Helena perguntou com certo interesse: — E como eu faria isso?
— Atraia-o para a minha cama para que eu possa aproveitá-lo por uma noite, e eu não guardarei ressentimentos sobre aquele assunto. — Ameaçou lisa. — Caso contrário, eu não a perdoarei!
Helena não pôde deixar de rir.
Durante muito tempo, era apenas os homens que desejavam possuir as mulheres.
Ela nunca imaginou que essa mulher cobiçaria Daniel a ponto de desejar passar a noite com ele.
— Sinto muito, mas receio não poder ajudá-la com isso!
— O que você quer dizer? — Retrucou lisa. — Está se recusando?

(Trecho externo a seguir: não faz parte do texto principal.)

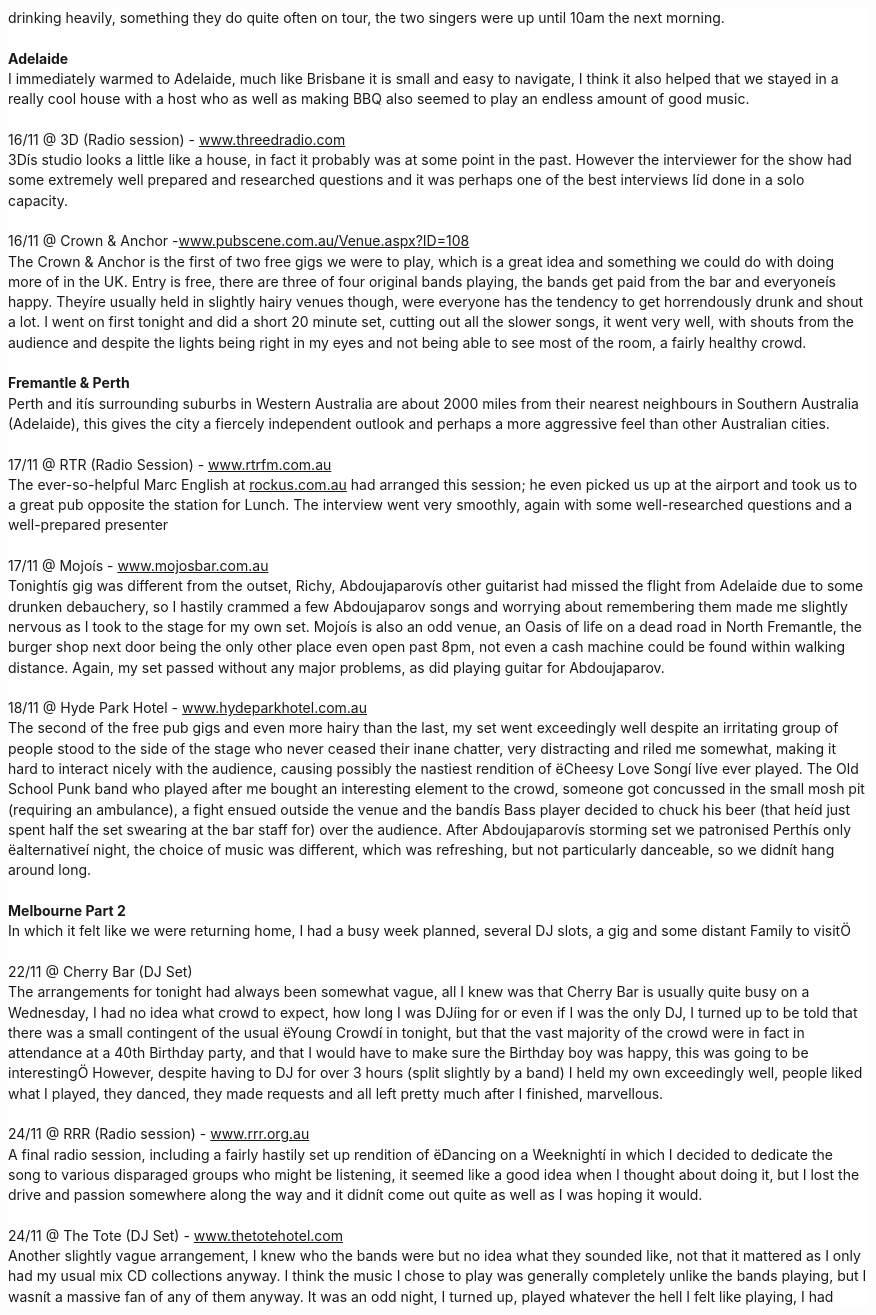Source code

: drinking heavily, something they do quite often on tour, the two singers were up until 10am the next morning.<br /><br /><strong>Adelaide</strong><br />I immediately warmed to Adelaide, much like Brisbane it is small and easy to navigate, I think it also helped that we stayed in a really cool house with a host who as well as making BBQ also seemed to play an endless amount of good music.<br /><br />16/11 @ 3D (Radio session) - <a href="\" target="\&quot;_blank\&quot;">www.threedradio.com</a><br />3Dís studio looks a little like a house, in fact it probably was at some point in the past. However the interviewer for the show had some extremely well prepared and researched questions and it was perhaps one of the best interviews Iíd done in a solo capacity.<br /><br />16/11 @ Crown &amp; Anchor -<a href="\" target="\&quot;_blank\&quot;">www.pubscene.com.au/Venue.aspx?ID=108</a><br />The Crown &amp; Anchor is the first of two free gigs we were to play, which is a great idea and something we could do with doing more of in the UK. Entry is free, there are three of four original bands playing, the bands get paid from the bar and everyoneís happy. Theyíre usually held in slightly hairy venues though, were everyone has the tendency to get horrendously drunk and shout a lot. I went on first tonight and did a short 20 minute set, cutting out all the slower songs, it went very well, with shouts from the audience and despite the lights being right in my eyes and not being able to see most of the room, a fairly healthy crowd.<br /><br /><strong>Fremantle &amp; Perth</strong><br />Perth and itís surrounding suburbs in Western Australia are about 2000 miles from their nearest neighbours in Southern Australia (Adelaide), this gives the city a fiercely independent outlook and perhaps a more aggressive feel than other Australian cities.<br /><br />17/11 @ RTR (Radio Session) - <a href="\" target="\&quot;_blank\&quot;">www.rtrfm.com.au</a><br />The ever-so-helpful Marc English at <a href="\" target="\&quot;_blank\&quot;">rockus.com.au</a> had arranged this session; he even picked us up at the airport and took us to a great pub opposite the station for Lunch. The interview went very smoothly, again with some well-researched questions and a well-prepared presenter<br /><br />17/11 @ Mojoís - <a href="\" target="\&quot;_blank\&quot;">www.mojosbar.com.au</a><br />Tonightís gig was different from the outset, Richy, Abdoujaparovís other guitarist had missed the flight from Adelaide due to some drunken debauchery, so I hastily crammed a few Abdoujaparov songs and worrying about remembering them made me slightly nervous as I took to the stage for my own set. Mojoís is also an odd venue, an Oasis of life on a dead road in North Fremantle, the burger shop next door being the only other place even open past 8pm, not even a cash machine could be found within walking distance. Again, my set passed without any major problems, as did playing guitar for Abdoujaparov.<br /><br />18/11 @ Hyde Park Hotel - <a href="\" target="\&quot;_blank\&quot;">www.hydeparkhotel.com.au</a><br />The second of the free pub gigs and even more hairy than the last, my set went exceedingly well despite an irritating group of people stood to the side of the stage who never ceased their inane chatter, very distracting and riled me somewhat, making it hard to interact nicely with the audience, causing possibly the nastiest rendition of ëCheesy Love Songí Iíve ever played. The Old School Punk band who played after me bought an interesting element to the crowd, someone got concussed in the small mosh pit (requiring an ambulance), a fight ensued outside the venue and the bandís Bass player decided to chuck his beer (that heíd just spent half the set swearing at the bar staff for) over the audience. After Abdoujaparovís storming set we patronised Perthís only ëalternativeí night, the choice of music was different, which was refreshing, but not particularly danceable, so we didnít hang around long.<br /><br /><strong>Melbourne Part 2</strong><br />In which it felt like we were returning home, I had a busy week planned, several DJ slots, a gig and some distant Family to visitÖ<br /><br />22/11 @ Cherry Bar (DJ Set)<br />The arrangements for tonight had always been somewhat vague, all I knew was that Cherry Bar is usually quite busy on a Wednesday, I had no idea what crowd to expect, how long I was DJíing for or even if I was the only DJ, I turned up to be told that there was a small contingent of the usual ëYoung Crowdí in tonight, but that the vast majority of the crowd were in fact in attendance at a 40th Birthday party, and that I would have to make sure the Birthday boy was happy, this was going to be interestingÖ However, despite having to DJ for over 3 hours (split slightly by a band) I held my own exceedingly well, people liked what I played, they danced, they made requests and all left pretty much after I finished, marvellous.<br /><br />24/11 @ RRR (Radio session) - <a href="\" target="\&quot;_blank\&quot;">www.rrr.org.au</a><br />A final radio session, including a fairly hastily set up rendition of ëDancing on a Weeknightí in which I decided to dedicate the song to various disparaged groups who might be listening, it seemed like a good idea when I thought about doing it, but I lost the drive and passion somewhere along the way and it didnít come out quite as well as I was hoping it would.<br /><br />24/11 @ The Tote (DJ Set) - <a href="\" target="\&quot;_blank\&quot;">www.thetotehotel.com</a><br />Another slightly vague arrangement, I knew who the bands were but no idea what they sounded like, not that it mattered as I only had my usual mix CD collections anyway. I think the music I chose to play was generally completely unlike the bands playing, but I wasnít a massive fan of any of them anyway. It was an odd night, I turned up, played whatever the hell I felt like playing, I had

— Não é que eu me recuse, mas mesmo que eu o atraia para a sua cama e você se despa em frente a ele, ele não terá o menor interesse em você.
lisa ficou extremamente enfurecida ao ouvir isso.
— Como ousa me humilhar!
Helena encolheu os ombros. — Eu não a estou humilhando, apenas dizendo a verdade. — Explicou ela. — Garota, estou fazendo isso para o seu próprio bem, pois as consequências serão graves se você realmente tentar isso, já que ele não é alguém que se deve provocar!
— Vá para o inferno com as suas mentiras! — Esbravejou lisa. — Isso é apenas uma desculpa porque você não quer compartilhar aquele homem. — Ela ameaçou. — Se você se recusa a colaborar hoje, então ajoelhe-se e implore por perdão, e eu a pouparei!
Os olhos de Helena de repente tornaram-se afiados, brilhando como a lâmina de uma espada.
A mulher ao lado de lisa ficou assustada com a expressão de Helena.
— Saia do caminho. — Helena ordenou rigidamente a lisa.
— Você me enganou e ainda não quer admitir o erro, então veja como eu vou lidar com você hoje!
Após dizer isso, lisa ergueu a mão com a intenção de esbofetear Helena.
Helena rapidamente segurou a mão dela e a arrastou com força para dentro do banheiro.
— Me solte... — Disse lisa, que não esperava que Helena fosse tão forte.
A amiga dela ficou estupefata e rapidamente correu atrás delas.
Ela viu Helena puxar lisa para dentro de uma das cabines do banheiro e trancar a porta.
— Uuu! Não! Não!
— Socorro! Socorro! Alguém me ajude!